Vergewaltigung

Zuvorderst: Nicht nur ein „vollendetes“ Delikt ist strafbar, sondern auch der Versuch. Deshalb verstehen viele nicht, wieso versuchte Vergewaltigungen mit Hinweis auf mangelnde Wiederholungsgefahr (oder Fluchtgefahr wie besonders, aber nicht nur, bei Tätern ausländischer Herkunft) bloß mit „Anzeige auf freiem Fuß“ der Strafrechtspflege zugeführt werden und nicht mit Untersuchungshaft.

Als ich Rechtswissenschaften studierte (1962–1966) hieß dieses Delikt noch Notzucht — was im Klartext „gewaltsame Schwängerung“ bedeutet. Dass dies eine Kriegstaktik zur Demoralisierung vor allem der Feindes-Männer und nicht „nur“ eine Art Belohnung für die Soldateska darstellt, sollte seit Susan Brownmillers Grundsatzbuch „Gegen unseren Willen“ allgemein bekannt sein.
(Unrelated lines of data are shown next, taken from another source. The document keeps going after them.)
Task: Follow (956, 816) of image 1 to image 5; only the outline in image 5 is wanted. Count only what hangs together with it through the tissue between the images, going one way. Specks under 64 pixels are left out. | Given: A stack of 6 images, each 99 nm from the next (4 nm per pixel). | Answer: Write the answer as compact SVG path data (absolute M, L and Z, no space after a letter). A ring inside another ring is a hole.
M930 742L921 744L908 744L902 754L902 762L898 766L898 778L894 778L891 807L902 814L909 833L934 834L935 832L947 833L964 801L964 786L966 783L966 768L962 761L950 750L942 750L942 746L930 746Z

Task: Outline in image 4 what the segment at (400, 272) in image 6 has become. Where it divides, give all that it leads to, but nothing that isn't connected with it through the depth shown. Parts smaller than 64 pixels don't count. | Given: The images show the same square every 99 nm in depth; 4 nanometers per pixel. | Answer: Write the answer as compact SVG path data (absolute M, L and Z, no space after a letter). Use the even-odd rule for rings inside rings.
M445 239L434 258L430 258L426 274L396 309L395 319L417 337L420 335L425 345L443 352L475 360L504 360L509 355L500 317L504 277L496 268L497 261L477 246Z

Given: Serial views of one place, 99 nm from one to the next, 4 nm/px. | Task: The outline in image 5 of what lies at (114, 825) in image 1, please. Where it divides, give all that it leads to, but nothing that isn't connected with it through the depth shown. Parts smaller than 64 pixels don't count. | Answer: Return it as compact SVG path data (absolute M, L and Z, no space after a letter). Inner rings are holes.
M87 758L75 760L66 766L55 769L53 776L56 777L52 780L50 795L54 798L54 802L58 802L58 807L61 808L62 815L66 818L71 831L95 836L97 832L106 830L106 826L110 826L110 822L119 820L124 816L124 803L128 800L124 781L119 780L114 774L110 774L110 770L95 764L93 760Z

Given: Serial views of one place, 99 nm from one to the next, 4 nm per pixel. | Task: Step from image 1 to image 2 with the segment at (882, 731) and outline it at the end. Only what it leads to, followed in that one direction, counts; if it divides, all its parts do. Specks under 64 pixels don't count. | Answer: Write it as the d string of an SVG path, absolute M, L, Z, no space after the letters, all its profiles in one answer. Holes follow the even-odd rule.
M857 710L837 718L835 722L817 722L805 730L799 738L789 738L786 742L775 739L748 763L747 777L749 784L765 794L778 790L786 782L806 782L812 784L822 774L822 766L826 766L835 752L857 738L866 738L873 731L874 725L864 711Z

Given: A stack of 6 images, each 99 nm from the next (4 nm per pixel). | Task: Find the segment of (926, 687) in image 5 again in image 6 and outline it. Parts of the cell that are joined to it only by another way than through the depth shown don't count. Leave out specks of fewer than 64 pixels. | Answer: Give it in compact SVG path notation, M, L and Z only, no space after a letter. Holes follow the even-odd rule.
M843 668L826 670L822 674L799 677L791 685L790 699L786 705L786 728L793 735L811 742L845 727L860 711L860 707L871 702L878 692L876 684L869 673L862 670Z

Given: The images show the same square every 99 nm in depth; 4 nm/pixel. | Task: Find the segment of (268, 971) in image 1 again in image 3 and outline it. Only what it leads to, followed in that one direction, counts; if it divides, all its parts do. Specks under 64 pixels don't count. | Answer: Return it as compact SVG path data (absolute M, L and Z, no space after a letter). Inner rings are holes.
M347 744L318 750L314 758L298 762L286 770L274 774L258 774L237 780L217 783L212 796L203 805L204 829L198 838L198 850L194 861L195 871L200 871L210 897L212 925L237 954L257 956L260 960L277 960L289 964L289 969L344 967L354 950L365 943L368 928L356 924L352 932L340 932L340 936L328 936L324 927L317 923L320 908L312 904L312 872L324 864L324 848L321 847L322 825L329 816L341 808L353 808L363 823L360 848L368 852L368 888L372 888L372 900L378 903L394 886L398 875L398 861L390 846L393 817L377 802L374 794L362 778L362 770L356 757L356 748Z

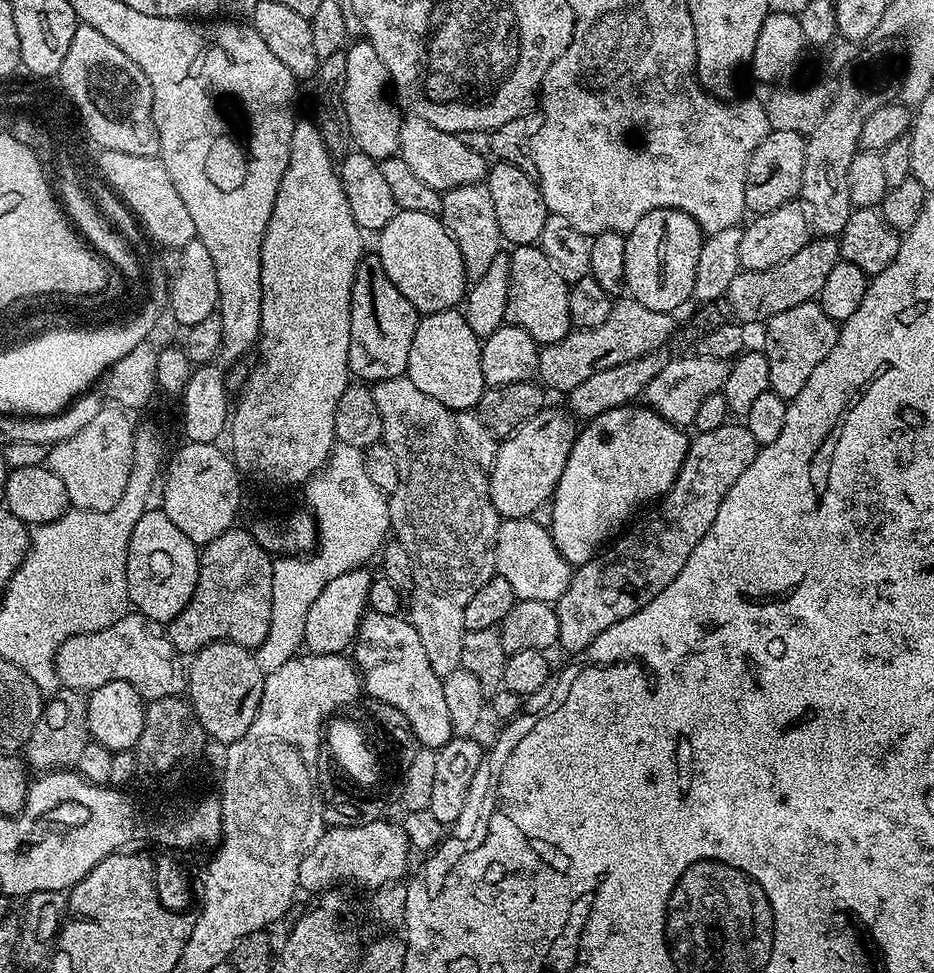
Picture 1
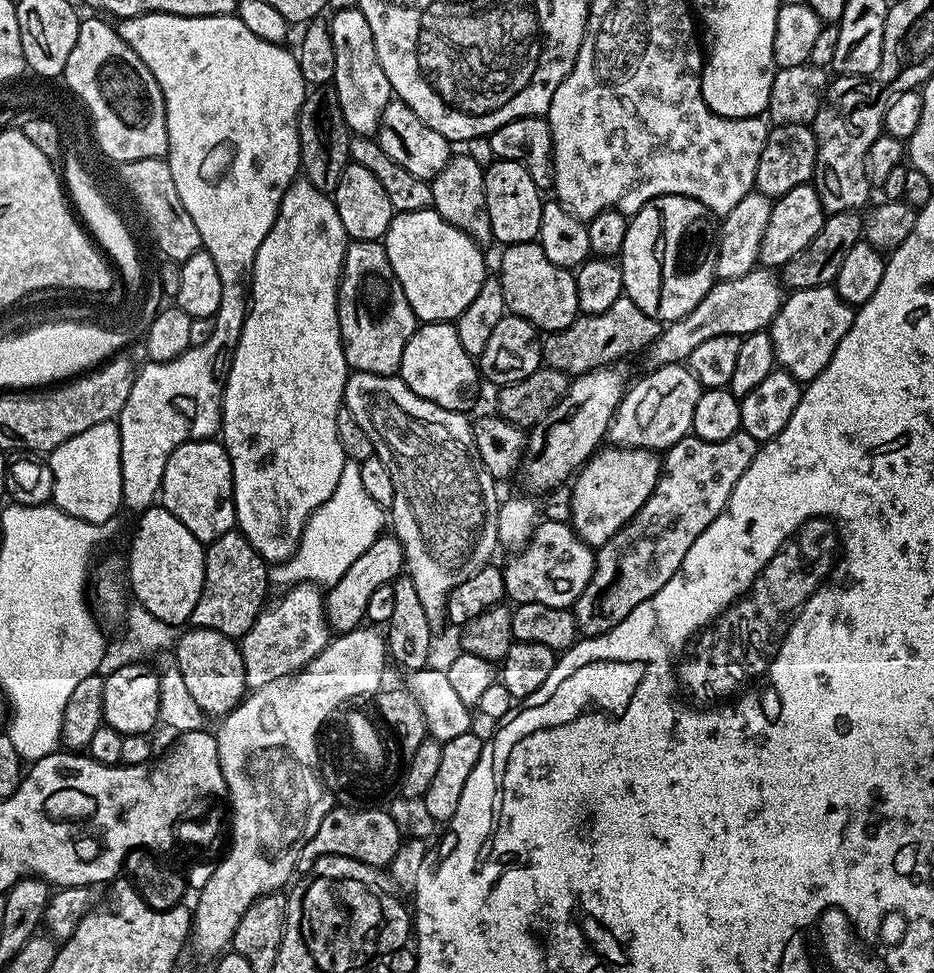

Das Wort Vergewaltigung ist keines der Behübschung: Es geht um Gewalt, und zwar massive Gewalt, Eindringen in den Körper des anderen an den Stellen, wo die Haut am zartesten und sensibelsten ist — Mund, Vagina und After — was schon darauf hinweist, dass diese Stellen besonders sorgsam behütet werden sollten. Vergewaltigung zerstört nicht nur Körperzellen und da besonders Nervenzellen, sondern auch das individuelle Selbst- wie Fremdvertrauen und besonders das soziale Sicherheitsgefühl und zwar nicht nur bei der „überlebenden“ Person („survivor“ statt „victim“, denn im Deutschen wird sprachlich nicht zwischen „victim“ und „sacrifice“ unterschieden — und „Opfer“ ist daher etwas Aufgegebenes und das behindert die Rehabilitation!) sondern auch bei deren sozialem Umfeld (sofern es sich nicht mit der Täterperson identifiziert).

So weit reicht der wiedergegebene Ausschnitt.